A taxa das blusinhas, por sua vez, afeta desproporcionalmente o consumidor de baixa renda que recorre ao comércio eletrônico como alternativa mais acessível, ao mesmo tempo em que falha em estimular de forma concreta a indústria nacional. A elevação da carga tributária sem correção das assimetrias produtivas não gera desenvolvimento; apenas transfere a conta.

Ademais, o governo federal está agora pressionado a revisar o decreto-lei da tributação simplificada, reconhecendo que a medida provocou mais danos do que benefícios. Fica evidente que não se trata de uma questão ideológica, mas de cálculo.
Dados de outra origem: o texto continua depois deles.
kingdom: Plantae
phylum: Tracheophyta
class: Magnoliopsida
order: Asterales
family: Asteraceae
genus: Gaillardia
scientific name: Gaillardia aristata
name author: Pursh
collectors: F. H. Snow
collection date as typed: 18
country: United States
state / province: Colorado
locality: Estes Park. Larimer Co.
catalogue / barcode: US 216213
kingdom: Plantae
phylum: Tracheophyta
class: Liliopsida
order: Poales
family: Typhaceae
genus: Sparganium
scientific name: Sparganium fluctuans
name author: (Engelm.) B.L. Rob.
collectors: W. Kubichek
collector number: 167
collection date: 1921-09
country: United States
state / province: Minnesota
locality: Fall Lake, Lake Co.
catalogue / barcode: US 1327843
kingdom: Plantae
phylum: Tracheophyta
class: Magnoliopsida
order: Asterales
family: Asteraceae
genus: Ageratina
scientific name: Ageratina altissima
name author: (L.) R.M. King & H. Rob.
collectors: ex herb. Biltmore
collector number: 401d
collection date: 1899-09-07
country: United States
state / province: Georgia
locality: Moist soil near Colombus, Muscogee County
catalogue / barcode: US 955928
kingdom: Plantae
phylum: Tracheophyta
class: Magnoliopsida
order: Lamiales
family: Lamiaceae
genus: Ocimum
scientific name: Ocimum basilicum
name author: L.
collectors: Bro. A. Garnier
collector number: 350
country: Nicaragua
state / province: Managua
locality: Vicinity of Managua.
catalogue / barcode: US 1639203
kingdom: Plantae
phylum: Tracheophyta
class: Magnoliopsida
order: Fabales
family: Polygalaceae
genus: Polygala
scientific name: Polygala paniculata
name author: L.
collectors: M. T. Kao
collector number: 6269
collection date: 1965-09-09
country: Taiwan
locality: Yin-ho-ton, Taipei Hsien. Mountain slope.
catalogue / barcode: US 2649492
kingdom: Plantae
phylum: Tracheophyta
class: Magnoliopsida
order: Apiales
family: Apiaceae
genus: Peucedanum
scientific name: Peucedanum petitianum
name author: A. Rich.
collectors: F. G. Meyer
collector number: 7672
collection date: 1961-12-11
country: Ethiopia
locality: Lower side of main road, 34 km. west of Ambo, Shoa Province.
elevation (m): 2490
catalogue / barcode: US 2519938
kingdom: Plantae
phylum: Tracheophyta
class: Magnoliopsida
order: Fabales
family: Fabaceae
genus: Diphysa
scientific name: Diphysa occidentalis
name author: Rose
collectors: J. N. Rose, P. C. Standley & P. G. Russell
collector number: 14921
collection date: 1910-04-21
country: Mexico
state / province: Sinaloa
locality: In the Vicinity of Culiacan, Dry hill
Quando o resultado prático de uma política é a redução da competitividade, o prejuízo estatal e o descontentamento social, não há retórica que a sustente.

O caso oferece uma importante lição: o protecionismo mal calibrado tende a fracassar. É preciso entender que a modernidade econômica não se constrói com barreiras, mas com eficiência, produtividade e competitividade real. O consumidor globalizado exige liberdade de escolha, e o Estado, em sua função reguladora, deve fomentar essa liberdade, e não a restringir.

Nesse cenário, resta a pergunta inevitável: por que insistimos em erros já desmascarados pela história? Como na clássica cena de Curtindo a Vida Adoidado, em que um professor narra os impactos das tarifas alfandegárias Smoot-Hawley na Grande Depressão de 1930 diante de alunos indiferentes e entediados, o Brasil parece repetir o roteiro (mas sem a leveza da Sessão da Tarde).

Este texto expressa a opinião do autor e não traduz, necessariamente, a opinião do Instituto Brasileiro de Executivos de Finanças do Espírito Santo.